Wie groß die Lücke ist, die Stefan Raab bei Prosieben hinterlassen hat, kann man jetzt trotz der vielleicht etwas negativ wirkenden Kritik noch gar nicht sagen. Vielmehr sollte sich Amani mit ihrem Team noch einmal zusammensetzen und sich einen guten Gagschreiber besorgen. Es gab auch durchaus positive Ansätze, die sie auch in den Standups immer wieder aufzeigt mit dem Migranten-Humor – das könnte man durchaus noch vertiefen und etwas mehr in Richtung schwarzer bis hintersinniger Humor gehen.

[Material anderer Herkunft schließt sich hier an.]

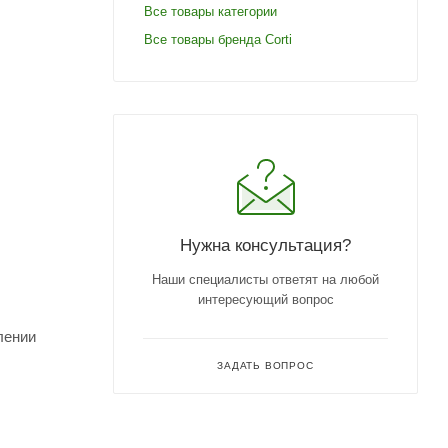
Все товары категории
Все товары бренда Corti
Нужна консультация?
Наши специалисты ответят на любой
интересующий вопрос
лении
ЗАДАТЬ ВОПРОС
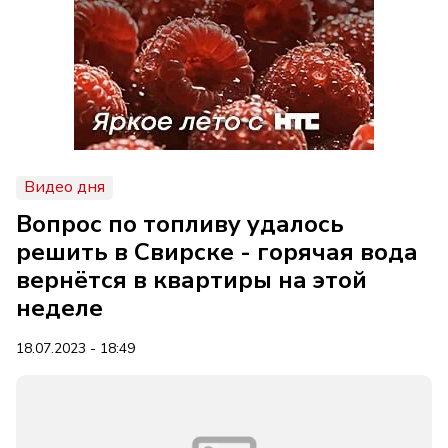
Видео дня
Вопрос по топливу удалось
решить в Свирске - горячая вода
вернётся в квартиры на этой
неделе
18.07.2023 - 18:49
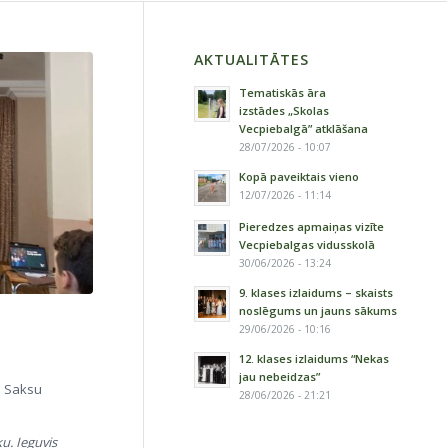
AKTUALITĀTES
Tematiskās āra
izstādes „Skolas
Vecpiebalgā” atklāšana
28/07/2026 - 10:07
Kopā paveiktais vieno
12/07/2026 - 11:14
Pieredzes apmaiņas vizīte
Vecpiebalgas vidusskolā
30/06/2026 - 13:24
9. klases izlaidums – skaists
noslēgums un jauns sākums
29/06/2026 - 10:16
12. klases izlaidums “Nekas
jau nebeidzas”
u Saksu
28/06/2026 - 21:21
u. Ieguvis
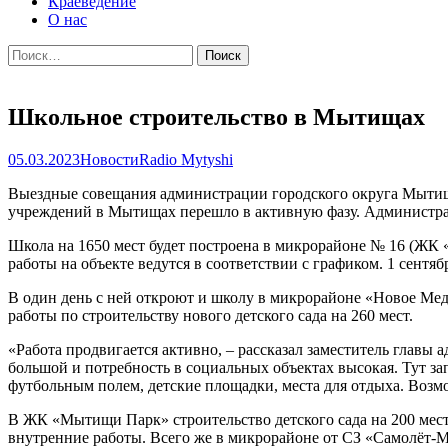
Краеведение
О нас
Найти:
Школьное строительство в Мытищах
05.03.2023
Новости
Radio Mytyshi
Выездные совещания администрации городского округа Мытищи
учреждений в Мытищах перешло в активную фазу. Администрац
Школа на 1650 мест будет построена в микрорайоне № 16 (ЖК 
работы на объекте ведутся в соответствии с графиком. 1 сент
В один день с ней откроют и школу в микрорайоне «Новое Медв
работы по строительству нового детского сада на 260 мест.
«Работа продвигается активно, – рассказал заместитель главы
большой и потребность в социальных объектах высокая. Тут за
футбольным полем, детские площадки, места для отдыха. Возмо
В ЖК «Мытищи Парк» строительство детского сада на 200 мест 
внутренние работы. Всего же в микрорайоне от СЗ «Самолёт-М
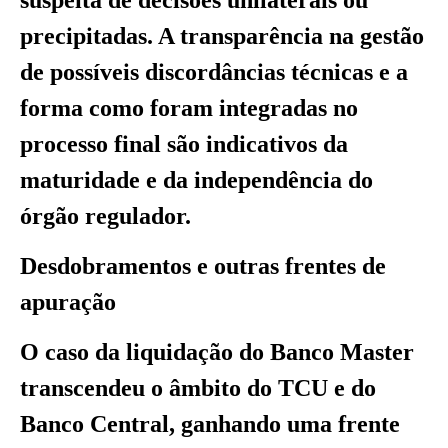
precipitadas. A transparência na gestão
de possíveis discordâncias técnicas e a
forma como foram integradas no
processo final são indicativos da
maturidade e da independência do
órgão regulador.
Desdobramentos e outras frentes de
apuração
O caso da liquidação do Banco Master
transcendeu o âmbito do TCU e do
Banco Central, ganhando uma frente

Dafür könnte man auf die YouTube Clips und auf das Werfen von Torten verzichten, das wäre im Jahr 2016 schon mal ein möglicher Weg, erfolgreicher zu sein.

Auch bei der von Frank Plaßberg “moderierten” Talkshow “Hart aber fair” in der ARD war Enissa Amani zu Gast, aber sie sprengte die Sendung mit sehr sehr vielen Worten und ohne auf die anderen Protagonisten einzugehen. Stattdessen wurde ihre Karriere als Comedian im Ausland thematisiert und der Auftritt gestaltete sich insgesamt als anstrengen – hatte daher auch wenig mit Polit-Talk auf höherem Niveau zu tun. Die Meinung war überwiegend und weiterhin politischer Mainstream, mit der man bei den eigenen Fans punktet bzw. bei den zahlreichen unterstützenden Zuschauern. Man muss aber auch sagen, dass sie auch manchmal den Nerv getroffen hat wie zum Beispiel mit den Waffenlieferungen nach Saudi-Arabien. Aber ihre Art und Weise ist schon für sich selbst sehr anstrengend und Enissa Amani lässt zwar intolerant Zwischenrufe von links in Person von Cem Özdemir zu, aber dann wieder nicht von rechter Seite. Fazit: Enissa Amani saß nicht nur optisch in der Mitte der Talkrunde bei “hart aber fair”, sondern dominierte auch akustisch bei Plaßberg und erschwerte eine sachliche Diskussion. Man fühlte sich manchmal an Zeiten der Talks am Sonntag bei Günther Jauch erinnert.